(TEXT PASSAGE):
Part II
The Account During Which I Tire Myself Out Attempting to Record How I Tired My Tired Old Self Out Trying to Cram As Much As Humanly Possible Into A Five Day Period...
Remember I got to spend the day with Dominic last Wednesday? Well, after a day of spoiling my boy, I got to turn around Thursday and get spoiled. Dan and I made an escape and headed south to well-loved old haunts. We got to spend Thursday and the first part of Friday together and it was lovely. No hair-raising tales to share like my trip with Dominic... But, well, no, come to think of it, there were some thrills -- just not necessarily our own, and not necessarily hair-raising.
The shot below shows the
Silverton/Durango steam locomotive. It travels every day in the non-snow season over the American Alps (aka: the San Juan Mountains) on a meticulously maintained hundred-year-old narrow guage railway. The staff and engineers are highly trained, efficient and cheerful and there is hardly ever a mishap on this tourist route. Very seldom. Almost never.

(TASK ITEM): According to the travel post, which mountains does the Silverton/Durango steam locomotive travel over? You won't need the lines after the travel post.

(RECORDS SHOWN):
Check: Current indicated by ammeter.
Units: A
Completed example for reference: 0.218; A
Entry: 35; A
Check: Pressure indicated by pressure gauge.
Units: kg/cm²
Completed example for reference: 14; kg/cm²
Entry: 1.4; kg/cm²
--
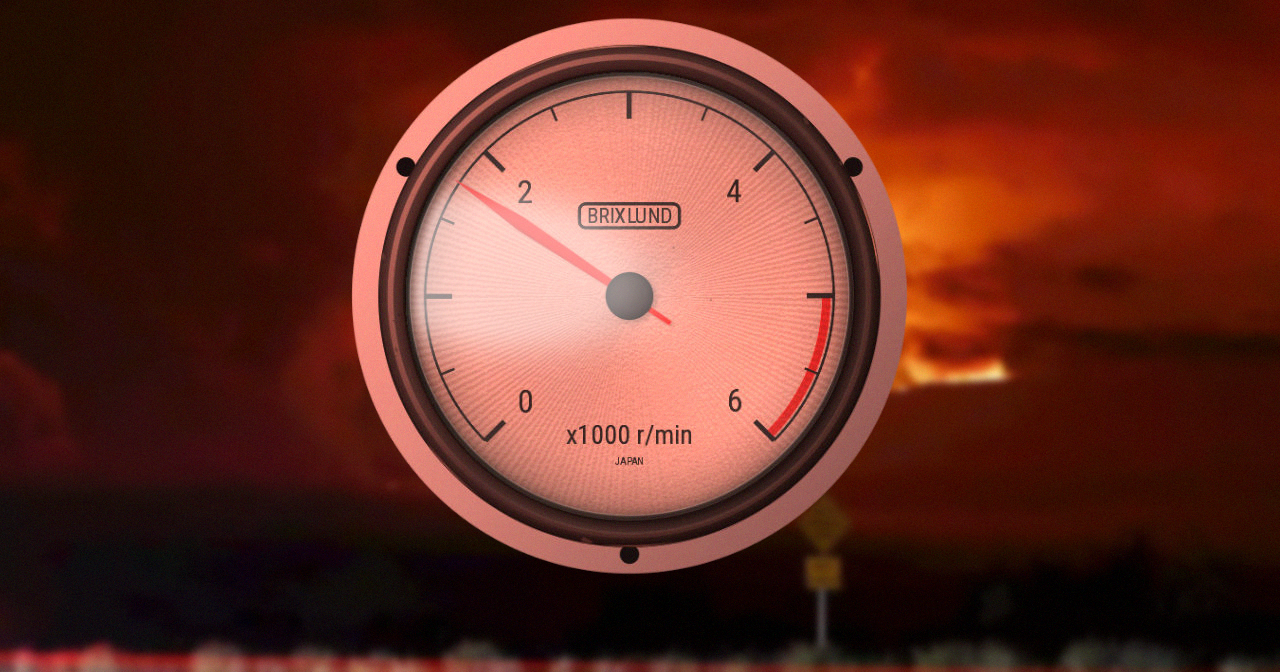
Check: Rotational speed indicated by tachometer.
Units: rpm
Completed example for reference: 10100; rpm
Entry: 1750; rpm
...
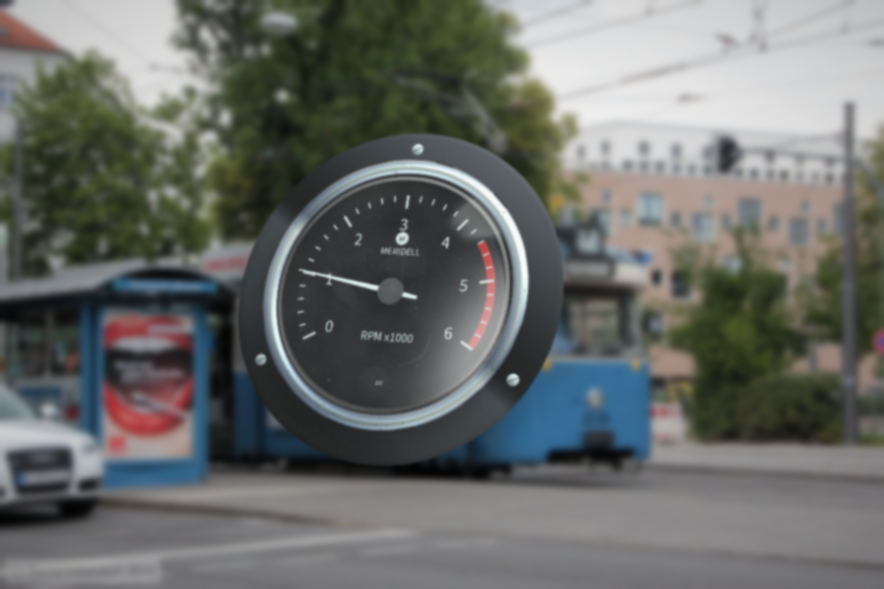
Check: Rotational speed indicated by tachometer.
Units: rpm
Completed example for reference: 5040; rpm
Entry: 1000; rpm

(SOLVED PROBLEM): The San Juan Mountains, also called the American Alps.